Madsen explains: “Today, we have absolutely no control over how substances crystallise. It occurs almost haphazardly. Within pharmaceutical development, for example, enormous sums are spent to identify which crystal forms might emerge. My hope is that if we can understand what crystals are possible, and understand their properties and stability, we can produce better materials with specifically desired properties.”
Molecules chain dancing
The use of computers has expanded broadly across chemistry research and development to calculate how new substances ought to be combined in a flask. Still, the structure of crystals is outrageously difficult to calculate. This is partially due to the many molecules in a crystal, but also because the molecules within a crystal move. These fluctuating movements, known as phonons lessen the stability of a material.

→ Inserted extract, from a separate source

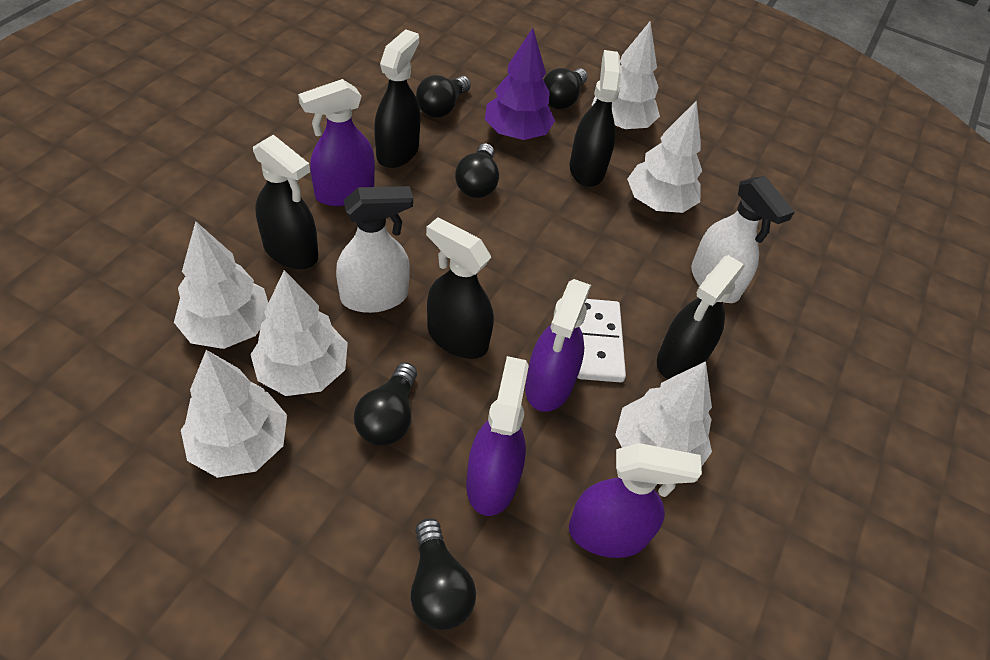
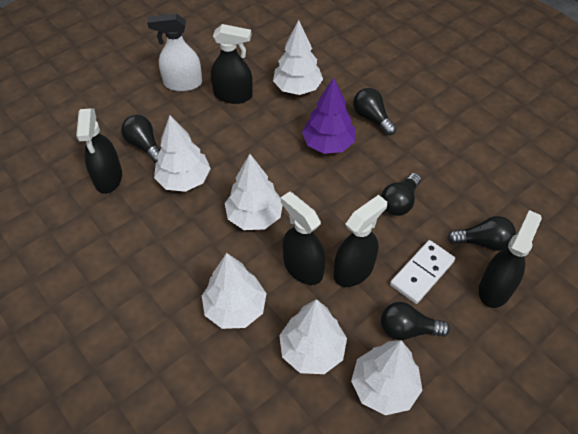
purple spray bottle: [298,79,375,206] [466,356,529,516] [525,279,591,412] [569,443,702,558] = 4 -> none = 0
white spray bottle: [336,186,413,313] [691,176,794,303] = 2 -> [147,13,202,92] = 1

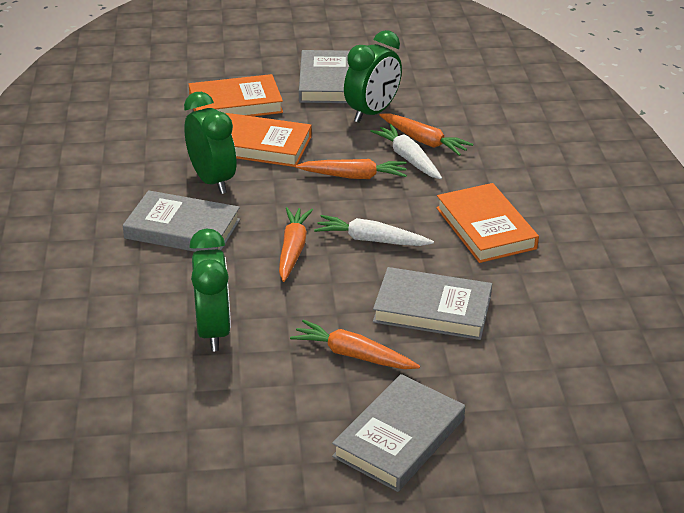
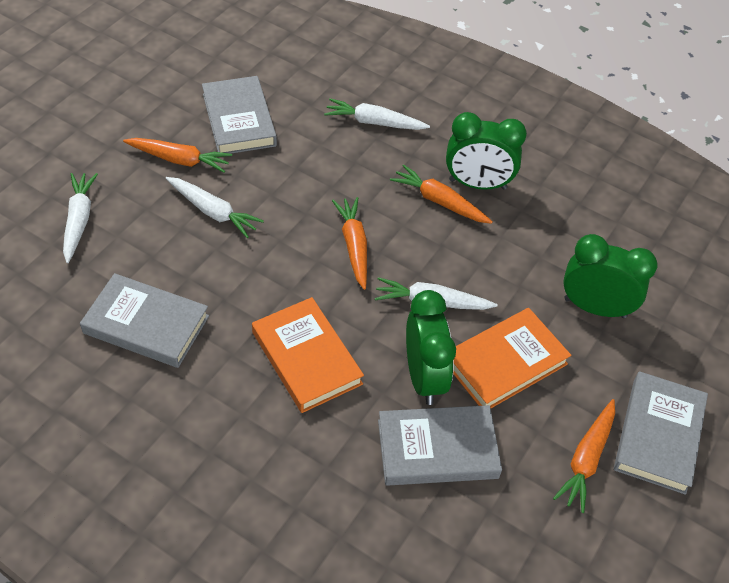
orange book: [189,74,283,116] [226,113,312,167] [436,183,539,263] = 3 -> [252,297,364,413] [453,308,571,408] = 2
white carrot: [314,215,434,246] [370,124,442,179] = 2 -> [63,173,98,263] [166,177,264,238] [324,98,430,130] [375,277,498,310] = 4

“Molecules in a crystal lattice are a bit like folk dancers dancing a chain dance. We need to understand what the individual dancers are doing, as well as how the entire chain is moving, in order to describe the dance. The difference is that crystals are so small that we can only study them using radiological techniques,” explains Madsen.
Computing and experiment combined with new instrument
Anders Madsen’s project will combine the development of calculation methods and detailed laboratory experiments with crystals. The University of Copenhagen affords him the use of some of Denmark’s best-suited instruments for the task. The Department of Chemistry has recently purchased two X-ray diffractometers with help from the Villum Foundation. This makes it possible to peer deeply into the microscopic structures. And, with one of the diffractometers, he will be able to investigate crystals under temperatures varying from five degrees Kelvin (5 degrees above absolute zero) to 500 Kelvin (226.85 Celsius). The incredible temperature range is important in understanding how crystals vibrate, as the higher the temperature, the more they move.
Anders Ø. Madsen plans to use the Villum Foundation’s generous grant to cover his own salary for three years, as well as to hire a Postdoc for two-years.